- **Your objective**: From the entries that follow, copy exactly the lines beginning at the line holding "- stool [666,595,759,726]" and continuing through the line holding "- home mirror [747,242,812,332]".

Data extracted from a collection

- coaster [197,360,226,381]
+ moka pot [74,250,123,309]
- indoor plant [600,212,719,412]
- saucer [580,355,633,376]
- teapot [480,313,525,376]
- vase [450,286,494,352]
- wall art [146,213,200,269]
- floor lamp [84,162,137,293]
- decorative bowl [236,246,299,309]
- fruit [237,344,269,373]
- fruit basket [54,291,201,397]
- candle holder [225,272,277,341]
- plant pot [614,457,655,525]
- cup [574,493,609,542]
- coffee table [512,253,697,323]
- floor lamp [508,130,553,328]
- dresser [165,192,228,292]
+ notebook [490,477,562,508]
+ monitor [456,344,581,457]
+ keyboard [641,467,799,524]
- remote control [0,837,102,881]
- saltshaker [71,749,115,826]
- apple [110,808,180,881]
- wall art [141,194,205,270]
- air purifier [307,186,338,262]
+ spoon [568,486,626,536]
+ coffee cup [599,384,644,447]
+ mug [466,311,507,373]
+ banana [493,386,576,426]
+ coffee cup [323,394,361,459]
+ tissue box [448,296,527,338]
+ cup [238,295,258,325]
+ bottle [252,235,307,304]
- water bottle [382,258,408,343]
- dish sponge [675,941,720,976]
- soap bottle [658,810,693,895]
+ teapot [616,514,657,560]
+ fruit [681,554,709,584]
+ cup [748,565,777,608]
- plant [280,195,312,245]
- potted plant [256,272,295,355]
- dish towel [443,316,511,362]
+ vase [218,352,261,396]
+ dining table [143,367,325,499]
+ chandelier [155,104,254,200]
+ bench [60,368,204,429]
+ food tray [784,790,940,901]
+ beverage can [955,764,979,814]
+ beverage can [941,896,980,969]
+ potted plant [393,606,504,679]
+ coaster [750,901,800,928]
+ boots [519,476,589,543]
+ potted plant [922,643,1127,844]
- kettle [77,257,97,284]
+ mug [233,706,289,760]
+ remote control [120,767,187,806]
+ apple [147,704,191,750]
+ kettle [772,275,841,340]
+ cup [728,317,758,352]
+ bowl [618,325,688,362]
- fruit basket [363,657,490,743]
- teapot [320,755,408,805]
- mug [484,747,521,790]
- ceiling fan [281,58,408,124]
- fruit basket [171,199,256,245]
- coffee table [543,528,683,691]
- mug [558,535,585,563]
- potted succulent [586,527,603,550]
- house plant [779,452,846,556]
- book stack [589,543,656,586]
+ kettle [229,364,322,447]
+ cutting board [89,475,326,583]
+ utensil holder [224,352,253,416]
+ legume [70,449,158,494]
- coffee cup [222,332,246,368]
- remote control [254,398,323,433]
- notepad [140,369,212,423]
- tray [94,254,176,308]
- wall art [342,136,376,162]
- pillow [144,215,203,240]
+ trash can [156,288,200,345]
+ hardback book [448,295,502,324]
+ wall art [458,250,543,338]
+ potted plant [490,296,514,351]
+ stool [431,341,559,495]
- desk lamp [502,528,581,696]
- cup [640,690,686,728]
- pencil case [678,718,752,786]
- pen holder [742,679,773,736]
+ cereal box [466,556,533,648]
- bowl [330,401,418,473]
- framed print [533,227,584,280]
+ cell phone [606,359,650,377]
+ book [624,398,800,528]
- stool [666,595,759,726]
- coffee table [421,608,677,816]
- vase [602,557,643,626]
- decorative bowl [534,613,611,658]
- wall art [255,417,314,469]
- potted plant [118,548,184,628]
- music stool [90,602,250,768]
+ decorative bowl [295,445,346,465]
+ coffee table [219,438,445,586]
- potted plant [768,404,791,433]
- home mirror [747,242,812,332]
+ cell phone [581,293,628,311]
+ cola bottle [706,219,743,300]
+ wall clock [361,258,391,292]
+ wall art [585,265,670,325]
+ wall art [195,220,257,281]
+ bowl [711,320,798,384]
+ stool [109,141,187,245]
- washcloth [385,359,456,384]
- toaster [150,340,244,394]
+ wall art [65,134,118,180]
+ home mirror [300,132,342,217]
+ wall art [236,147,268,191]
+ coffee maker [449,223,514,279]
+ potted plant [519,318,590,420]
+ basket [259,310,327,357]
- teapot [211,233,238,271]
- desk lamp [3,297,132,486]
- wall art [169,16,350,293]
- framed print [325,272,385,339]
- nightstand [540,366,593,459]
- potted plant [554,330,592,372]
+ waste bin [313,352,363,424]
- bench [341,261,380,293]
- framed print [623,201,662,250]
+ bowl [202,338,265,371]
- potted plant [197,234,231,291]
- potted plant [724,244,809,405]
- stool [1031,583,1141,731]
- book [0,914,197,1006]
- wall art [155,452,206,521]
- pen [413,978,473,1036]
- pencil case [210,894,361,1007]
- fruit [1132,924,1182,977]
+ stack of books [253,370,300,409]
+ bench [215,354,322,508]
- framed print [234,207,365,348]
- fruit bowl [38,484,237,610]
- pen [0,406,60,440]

- **Task response**:
- stool [666,595,759,726]
- coffee table [421,608,677,816]
- vase [602,557,643,626]
- decorative bowl [534,613,611,658]
- wall art [255,417,314,469]
- potted plant [118,548,184,628]
- music stool [90,602,250,768]
+ decorative bowl [295,445,346,465]
+ coffee table [219,438,445,586]
- potted plant [768,404,791,433]
- home mirror [747,242,812,332]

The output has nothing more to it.